Once your client has secured employment, it then becomes your duty to make sure that they adjust appropriately and deliver as expected despite their disability. If your clients must work in a new industry that they are not familiar with, you can arrange for them to undergo the needed training.
A vocational rehabilitation specialist needs to possess a bachelor's degree in vocational rehabilitation or a closely related course like counseling or social services. You also need skills like patience, problem-solving skills, and the ability to advocate on behalf of others. The average salary is $43,654 a year or $20.99 per hour.
There is more than meets the eye when it comes to being a vocational rehabilitation specialist. For example, did you know that they make an average of $25.12 an hour? That's $52,256 a year!
Between 2018 and 2028, the career is expected to grow 10% and produce 11,800 job opportunities across the U.S.
There are certain skills that many vocational rehabilitation specialists have in order to accomplish their responsibilities. By taking a look through resumes, we were able to narrow down the most common skills for a person in this position. We discovered that a lot of resumes listed communication skills, patience and compassion.
When it comes to the most important skills required to be a vocational rehabilitation specialist, we found that a lot of resumes listed 14.4% of vocational rehabilitation specialists included vocational rehabilitation, while 9.4% of resumes included community resources, and 9.4% of resumes included job development. Hard skills like these are helpful to have when it comes to performing essential job responsibilities.

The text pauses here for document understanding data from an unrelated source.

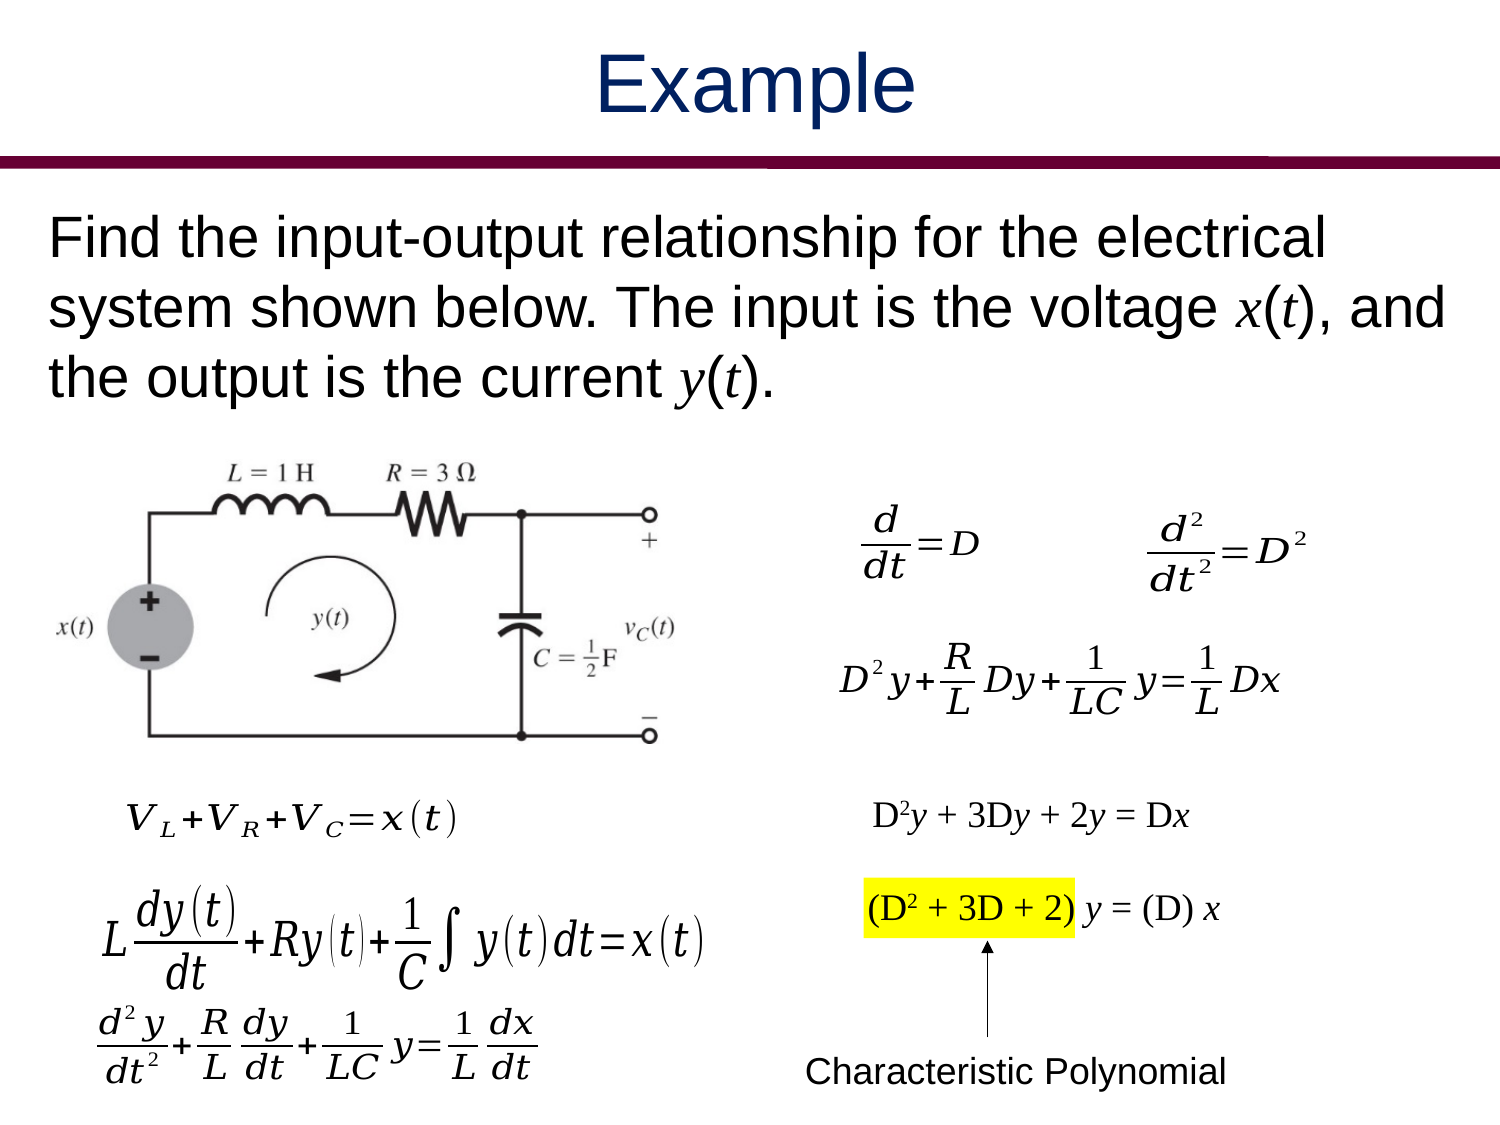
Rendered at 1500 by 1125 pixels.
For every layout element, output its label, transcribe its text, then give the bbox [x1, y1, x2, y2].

picture [56, 459, 675, 744]
text_box Find the input-output relationship for the electrical system shown below. The input is the voltage x(t), and the output is the current y(t). [34, 191, 1475, 417]
text_box [862, 935, 1077, 940]
text_box Characteristic Polynomial [790, 1039, 1242, 1100]
text_box (D2 + 3D + 2) y = (D) x [852, 875, 1236, 935]
text_box Example [12, 21, 1500, 137]
text_box D2y + 3Dy + 2y = Dx [857, 782, 1205, 842]
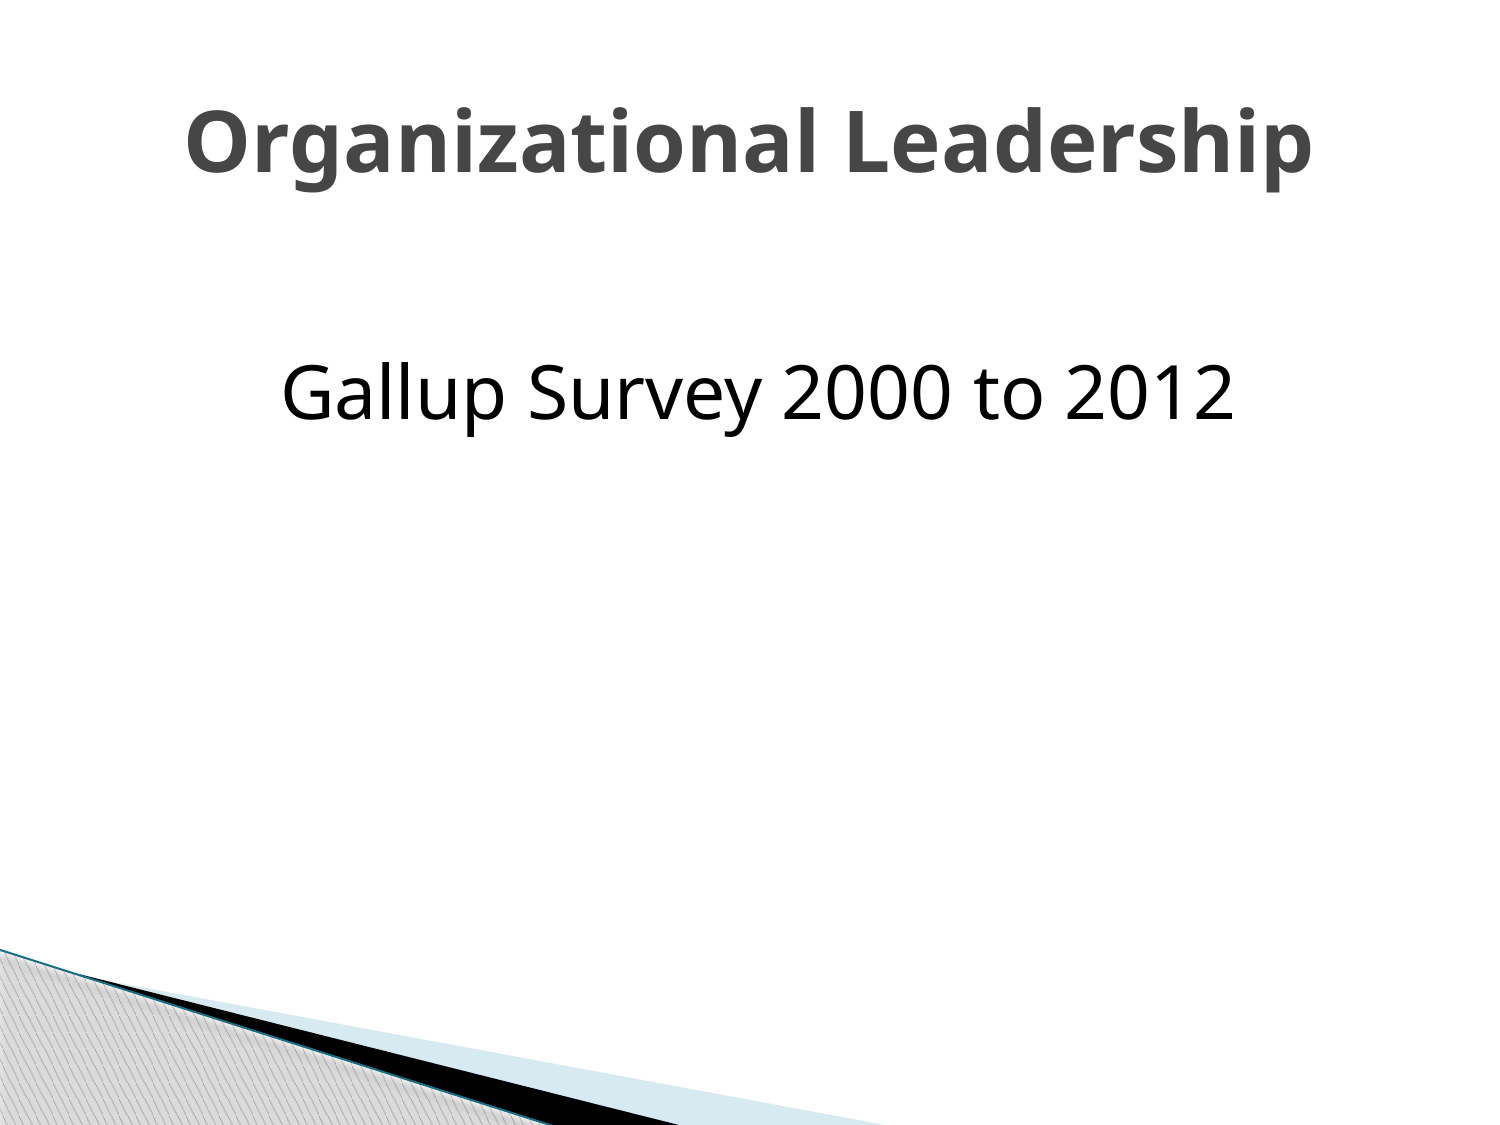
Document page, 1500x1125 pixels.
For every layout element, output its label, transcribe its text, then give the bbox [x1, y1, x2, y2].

list Gallup Survey 2000 to 2012 [75, 337, 1425, 986]
title Organizational Leadership [75, 45, 1425, 233]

When it comes to searching for a job, many search for a key term or phrase. Instead, it might be more helpful to search by industry, as you might be missing jobs that you never thought about in industries that you didn't even think offered positions related to the vocational rehabilitation specialist job title. But what industry to start with? Most vocational rehabilitation specialists actually find jobs in the non profits and health care industries.
If you're interested in becoming a vocational rehabilitation specialist, one of the first things to consider is how much education you need. We've determined that 54.4% of vocational rehabilitation specialists have a bachelor's degree. In terms of higher education levels, we found that 23.7% of vocational rehabilitation specialists have master's degrees. Even though most vocational rehabilitation specialists have a college degree, it's possible to become one with only a high school degree or GED.

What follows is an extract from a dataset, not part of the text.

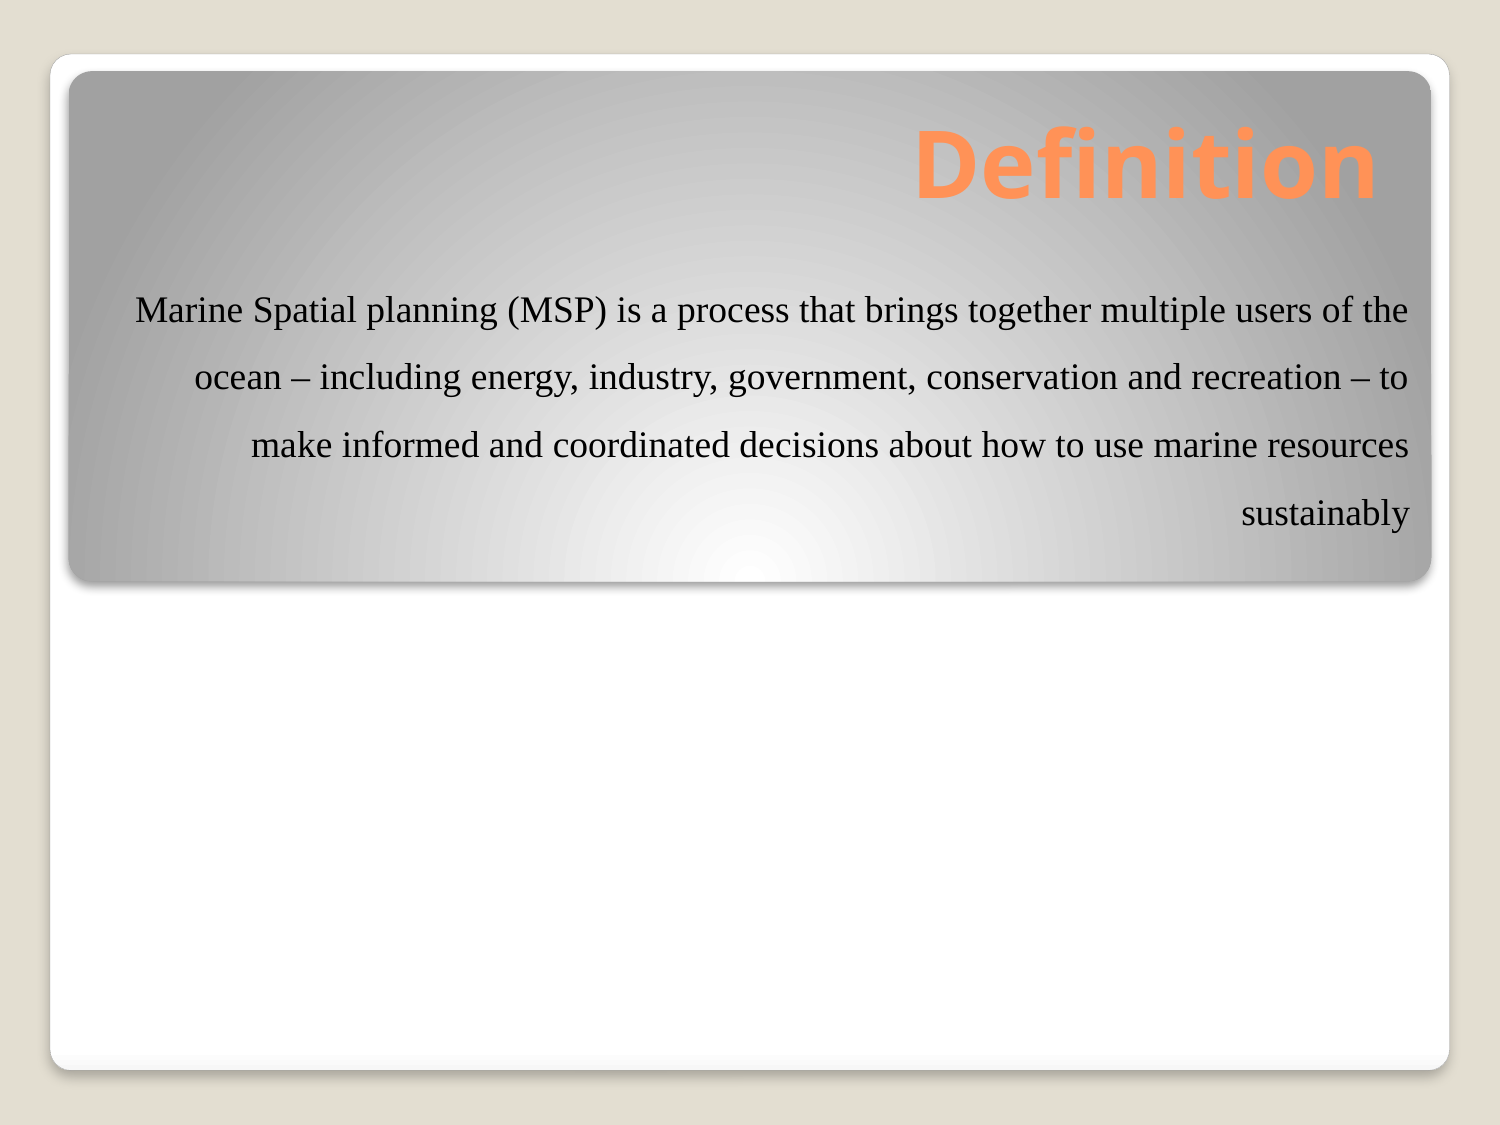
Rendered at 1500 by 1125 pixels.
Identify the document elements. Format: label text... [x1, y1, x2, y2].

title Definition [112, 87, 1388, 225]
subtitle Marine Spatial planning (MSP) is a process that brings together multiple users of the ocean – including energy, industry, government, conservation and recreation – to make informed and coordinated decisions about how to use marine resources sustainably [62, 262, 1425, 675]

Choosing the right major is always an important step when researching how to become a vocational rehabilitation specialist. When we researched the most common majors for a vocational rehabilitation specialist, we found that they most commonly earn bachelor's degree degrees or master's degree degrees. Other degrees that we often see on vocational rehabilitation specialist resumes include associate degree degrees or high school diploma degrees.
You may find that experience in other jobs will help you become a vocational rehabilitation specialist. In fact, many vocational rehabilitation specialist jobs require experience in a role such as case manager. Meanwhile, many vocational rehabilitation specialists also have previous career experience in roles such as vocational rehabilitation counselor or internship.